Annem de aynı fikirde. “Evladım bu işe girdiysen, bunları göze almış olman gerekirdi” diyor. Ama yazılanların yüzde 90'ı kötü, hakaret içerikli ya da yalan. Buna çok üzülüyorum işte... Bu iş biraz moral işi... Magazin basınında bir değişim yaşanmasının artık vakti gelmedi mi? Kimse de “Bu adam böyle bir rolle risk aldı ve tutturdu. Helal olsun!” yazmıyor.
* Hayranlarınız da “Yakışmadı, kılıbık oldu” diye sizi protesto ediyor.
Onlar diyebilir. O hoşuma gidiyor. Başarılı olmuşum demek ki... Yaratmak istediğim karakter o zaten. Yarın bir gün Hitler'i oynarsam, nefret ettirmek için oynarım.
* Peki bir kadın rolünde ya da gay rolünde oynar mısınız? Biraz sert mizaçlı bir tipsiniz ya...
Niye oynamayayım? Tootsie diye bir film var. Böyle bir rolü hangi oyuncu oynamak istemez. Örümcek Kadının Öpücüğü filminde William Hurt olağanüstü bir eşcinsel performansı sergilemiş. Sersem olmak lazım reddetmek için... Ben oyuncuyum. Üstelik elini kolunu sallayarak oyuncu olanlardan değilim. 4 yıl konservatuvar okudum, 2 yıl master yaptım.

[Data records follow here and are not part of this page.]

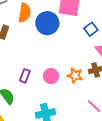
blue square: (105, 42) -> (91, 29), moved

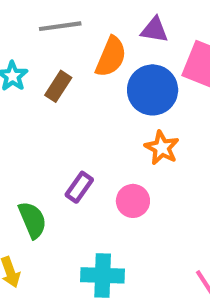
orange star: (75, 75) -> (162, 148), moved

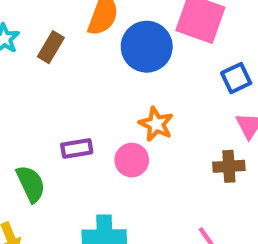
orange star: (162, 148) -> (156, 124), moved
purple rectangle: (79, 187) -> (77, 148), turned 48

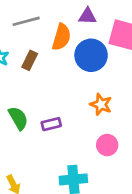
pink circle: (132, 160) -> (107, 145), moved
green semicircle: (31, 184) -> (18, 118), moved

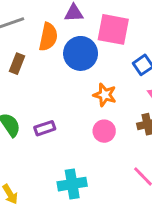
orange star: (101, 104) -> (105, 95), moved
pink circle: (107, 145) -> (104, 131), moved

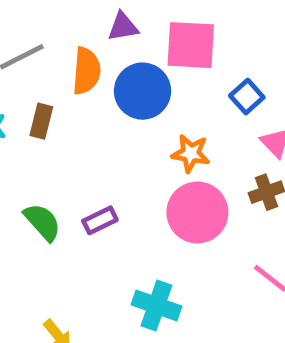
pink circle: (104, 131) -> (197, 212), size x1.6
cyan cross: (72, 184) -> (156, 305), turned 36

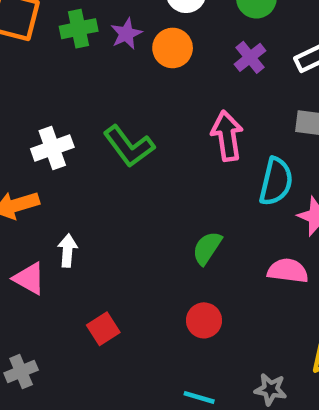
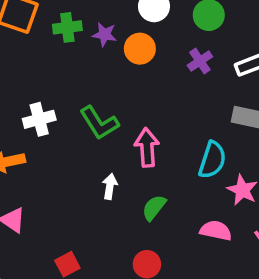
purple star: (126, 34) -> (105, 35), turned 30
pink arrow: (227, 136) -> (147, 148), moved
white arrow: (67, 250) -> (110, 186), moved

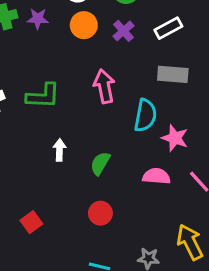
orange circle: (140, 49) -> (84, 25), moved
green L-shape: (99, 123) -> (43, 96), turned -48
pink arrow: (147, 148) -> (104, 86), moved

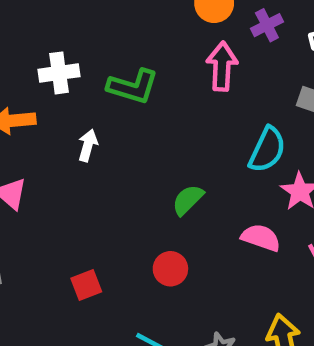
pink arrow: (104, 86) -> (222, 66), moved
white arrow: (59, 150) -> (88, 145), moved
red square: (31, 222) -> (86, 285), moved

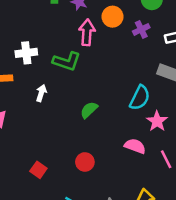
pink arrow: (222, 66) -> (87, 32), moved
green semicircle: (188, 200) -> (89, 110), moved
red square: (86, 285) -> (38, 170), turned -35

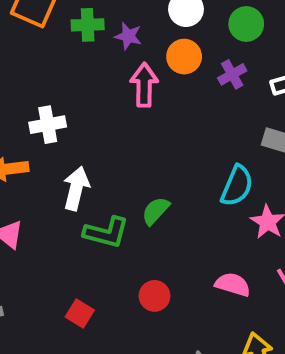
green L-shape: (67, 61) -> (106, 232), moved
white arrow: (41, 93) -> (76, 188), size x1.5
pink semicircle: (135, 146) -> (233, 285), moved

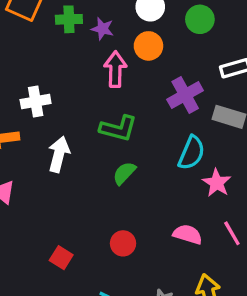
purple cross: (232, 74) -> (185, 95), moved, size x1.5
green L-shape: (106, 232) -> (118, 128), moved

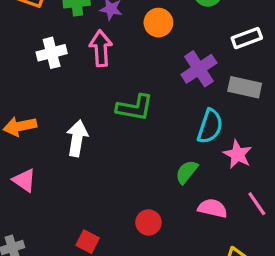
pink arrow: (115, 69) -> (101, 48), moved
white cross: (36, 102) -> (52, 53), moved
green semicircle: (124, 173) -> (187, 172), moved

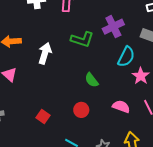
purple cross: (199, 69) -> (113, 27), moved
green semicircle: (187, 172) -> (92, 80), moved, turned -84

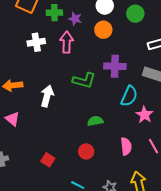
purple cross: (113, 27) -> (115, 66), turned 30
green semicircle: (92, 80) -> (95, 121), turned 119
pink semicircle: (121, 106) -> (126, 146), turned 66

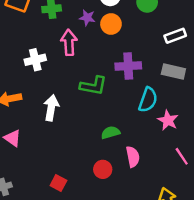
purple star: (75, 19) -> (87, 18), moved
white cross: (36, 42) -> (35, 60), moved
pink semicircle: (126, 146) -> (133, 157), moved

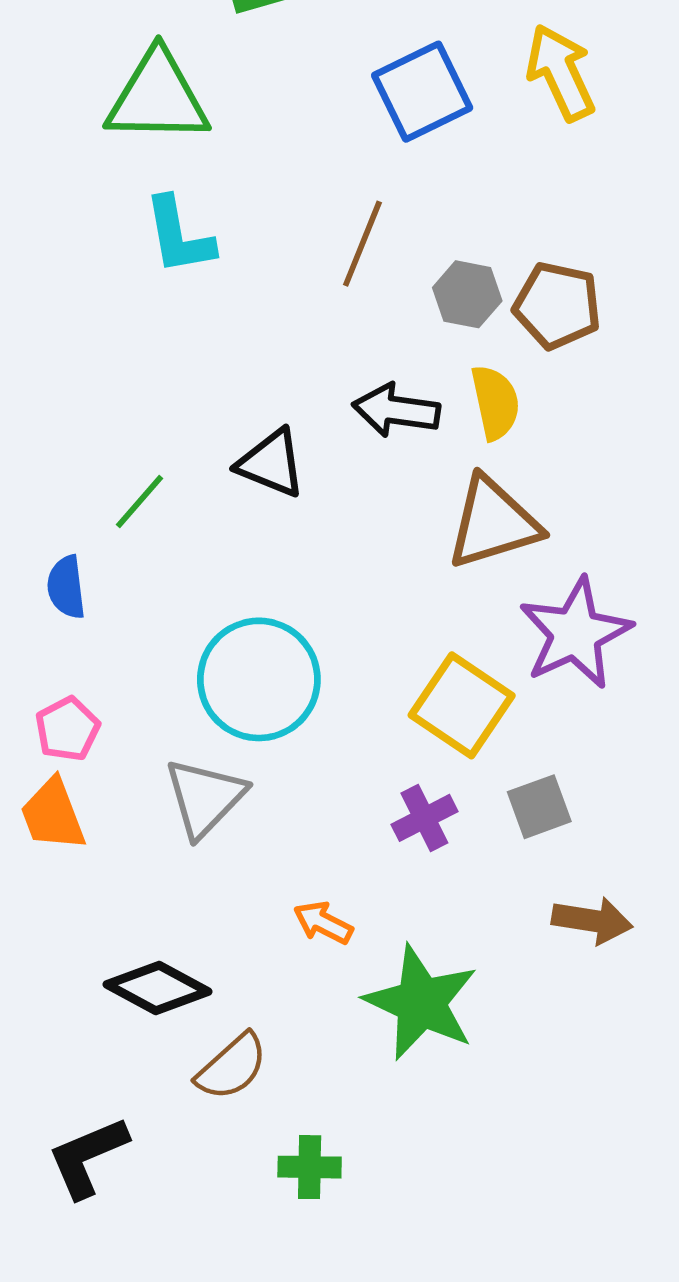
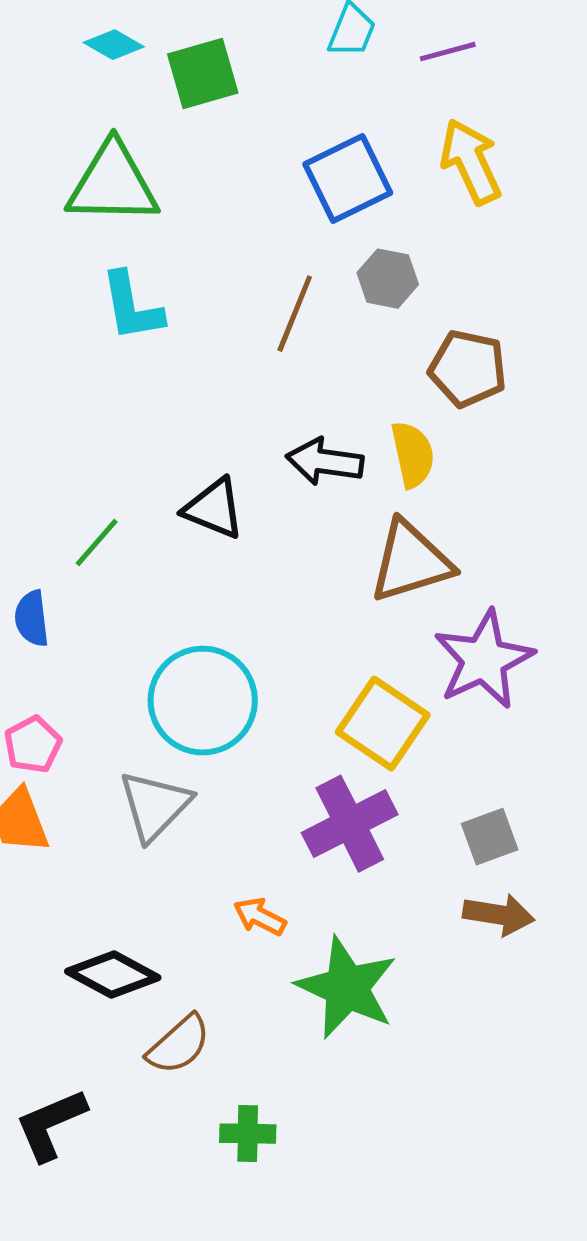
gray hexagon: (467, 294) -> (388, 279), moved
gray square: (539, 807) -> (490, 837), moved
purple cross: (424, 818) -> (350, 824), size x1.6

40 yaşındaki bir adam 20 yaşındaki bir kızla tabii ki anlaşabilir!
* Size göre 20 yaşındaki kızla 40 yaşında bir adam anlaşabilir mi?
Anlaşır tabii... Günümüz dünyasında yaş mevhumu yok. 20'den sonra artık herkes aynı yaşta. Sadece ilişki uzun vadeye yayılırsa ileride fiziksel sorun çıkmaya başlayacaktır.
* Bir de kadınlar şarap gibidir. Yıllar geçtikçe güzelleşir.
Bence doğa kadınlara daha insafsız davranıyor. Şimdi terbiyesizlik olacak ama benim yaşımda bir kadınla beni yan yana koyduğunuz zaman epey farklı duruyoruz. Tabii istisnalar var. Bu arada kendinden 10-15 yaş küçük erkeklerle evlenen kadınlar da var. Hiçbirini yadırgamamak, yargılamamak gerekiyor.
* Eskilerin “40'ından sonra azanı teneşir paklar” lafı vardı. Ne komik kaldı değil mi bu laf?
E komik tabii. Eskiden insan ömrü kısaymış. Genç denince 15-20 yaşlar kastedilirmiş. Kişilerin bu düşüncelerle toplum dışı bırakılması bana acımasız geliyor.
* Dizinizde de kadınlar Nuri'ye sinir oluyor.
Evet bir kadın ittifakı var orada. Zaten bu bir kadın dizisi... Kadınlar izliyor daha çok. Çünkü bir gün kendi başlarına da böyle bir şey gelebileceği telaşındalar.
* Sizde 40 yaş sendromu oldu mu? Genç kızlar, kırmızı arabalar...
Vallahi olduysa da farkında değilim. Evli olmadığım için zor durumda kaldığım bir şey yaşamadım. Ev, araba sık değiştiririm, sıkılırım çünkü... Bir tanesi dışında kız arkadaşlarım hep benden küçük olmuştur.